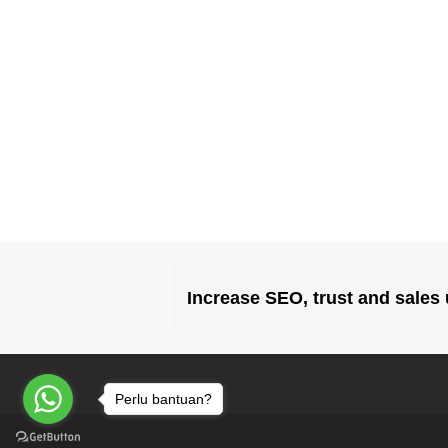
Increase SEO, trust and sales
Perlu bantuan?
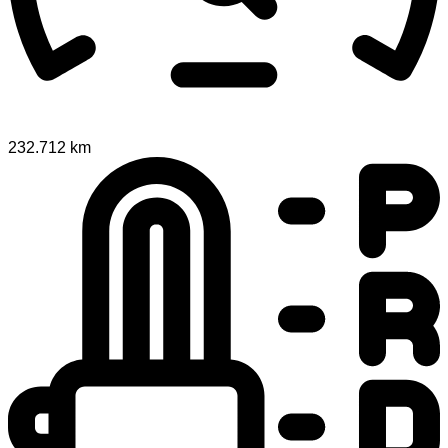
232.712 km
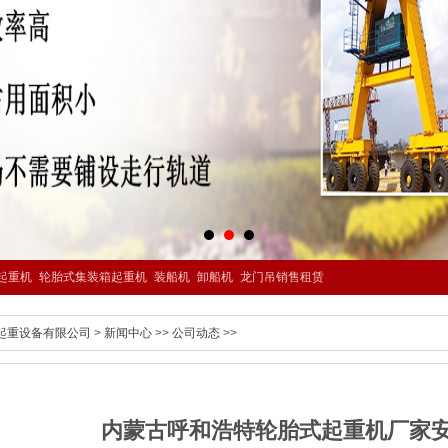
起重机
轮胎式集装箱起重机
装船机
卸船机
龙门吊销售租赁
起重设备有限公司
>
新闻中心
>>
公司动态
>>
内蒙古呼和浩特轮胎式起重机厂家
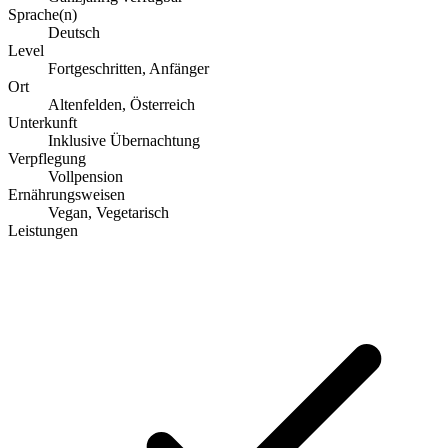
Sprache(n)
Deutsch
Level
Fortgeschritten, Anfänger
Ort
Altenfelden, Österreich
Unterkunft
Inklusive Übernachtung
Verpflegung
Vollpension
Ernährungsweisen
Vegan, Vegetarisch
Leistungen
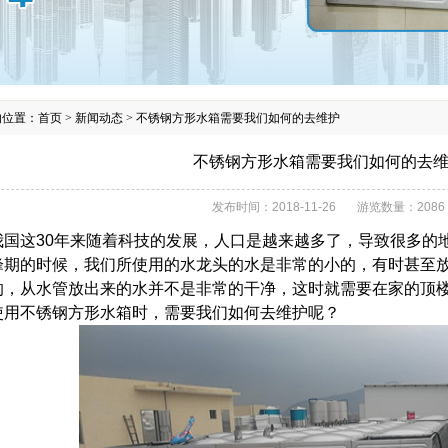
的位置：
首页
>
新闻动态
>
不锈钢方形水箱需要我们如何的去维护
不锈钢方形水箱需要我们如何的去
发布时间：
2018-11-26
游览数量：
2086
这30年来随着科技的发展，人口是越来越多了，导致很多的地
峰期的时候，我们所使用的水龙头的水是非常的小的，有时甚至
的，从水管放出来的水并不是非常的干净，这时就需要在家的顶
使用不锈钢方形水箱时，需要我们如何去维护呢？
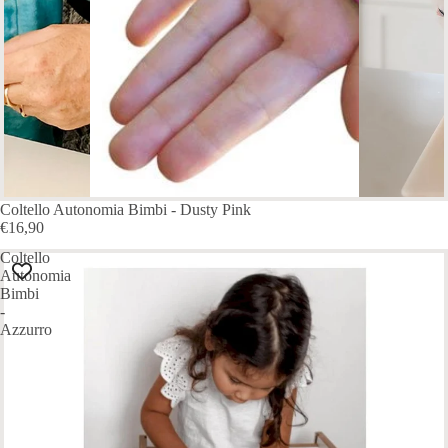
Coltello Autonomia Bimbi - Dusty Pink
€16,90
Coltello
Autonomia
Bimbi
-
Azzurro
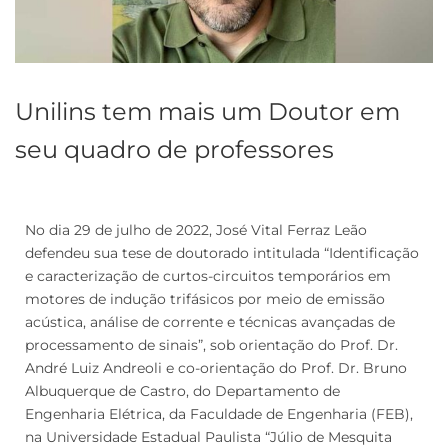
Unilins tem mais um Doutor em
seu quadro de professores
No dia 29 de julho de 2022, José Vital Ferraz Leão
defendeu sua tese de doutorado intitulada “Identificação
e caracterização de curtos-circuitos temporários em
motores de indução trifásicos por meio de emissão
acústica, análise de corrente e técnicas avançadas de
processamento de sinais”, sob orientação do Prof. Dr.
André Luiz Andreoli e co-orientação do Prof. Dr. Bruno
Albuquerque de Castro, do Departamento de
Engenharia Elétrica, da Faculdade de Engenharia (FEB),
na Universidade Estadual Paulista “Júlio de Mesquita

= = = =

## Problem requirements
Pictures are to be omitted; set down the rest of the entries exactly as given.

## The answer
Increase SEO, trust and sales
Perlu bantuan?
232.712 km
起重机
轮胎式集装箱起重机
装船机
卸船机
龙门吊销售租赁
起重设备有限公司
>
新闻中心
>>
公司动态
>>
内蒙古呼和浩特轮胎式起重机厂家
Sprache(n)
Deutsch
Level
Fortgeschritten, Anfänger
Ort
Altenfelden, Österreich
Unterkunft
Inklusive Übernachtung
Verpflegung
Vollpension
Ernährungsweisen
Vegan, Vegetarisch
Leistungen
的位置：
首页
>
新闻动态
>
不锈钢方形水箱需要我们如何的去维护
不锈钢方形水箱需要我们如何的去
发布时间：
2018-11-26
游览数量：
2086
这30年来随着科技的发展，人口是越来越多了，导致很多的地
峰期的时候，我们所使用的水龙头的水是非常的小的，有时甚至
的，从水管放出来的水并不是非常的干净，这时就需要在家的顶
使用不锈钢方形水箱时，需要我们如何去维护呢？
Coltello Autonomia Bimbi - Dusty Pink
€16,90
Coltello
Autonomia
Bimbi
-
Azzurro
Unilins tem mais um Doutor em
seu quadro de professores
No dia 29 de julho de 2022, José Vital Ferraz Leão
defendeu sua tese de doutorado intitulada “Identificação
e caracterização de curtos-circuitos temporários em
motores de indução trifásicos por meio de emissão
acústica, análise de corrente e técnicas avançadas de
processamento de sinais”, sob orientação do Prof. Dr.
André Luiz Andreoli e co-orientação do Prof. Dr. Bruno
Albuquerque de Castro, do Departamento de
Engenharia Elétrica, da Faculdade de Engenharia (FEB),
na Universidade Estadual Paulista “Júlio de Mesquita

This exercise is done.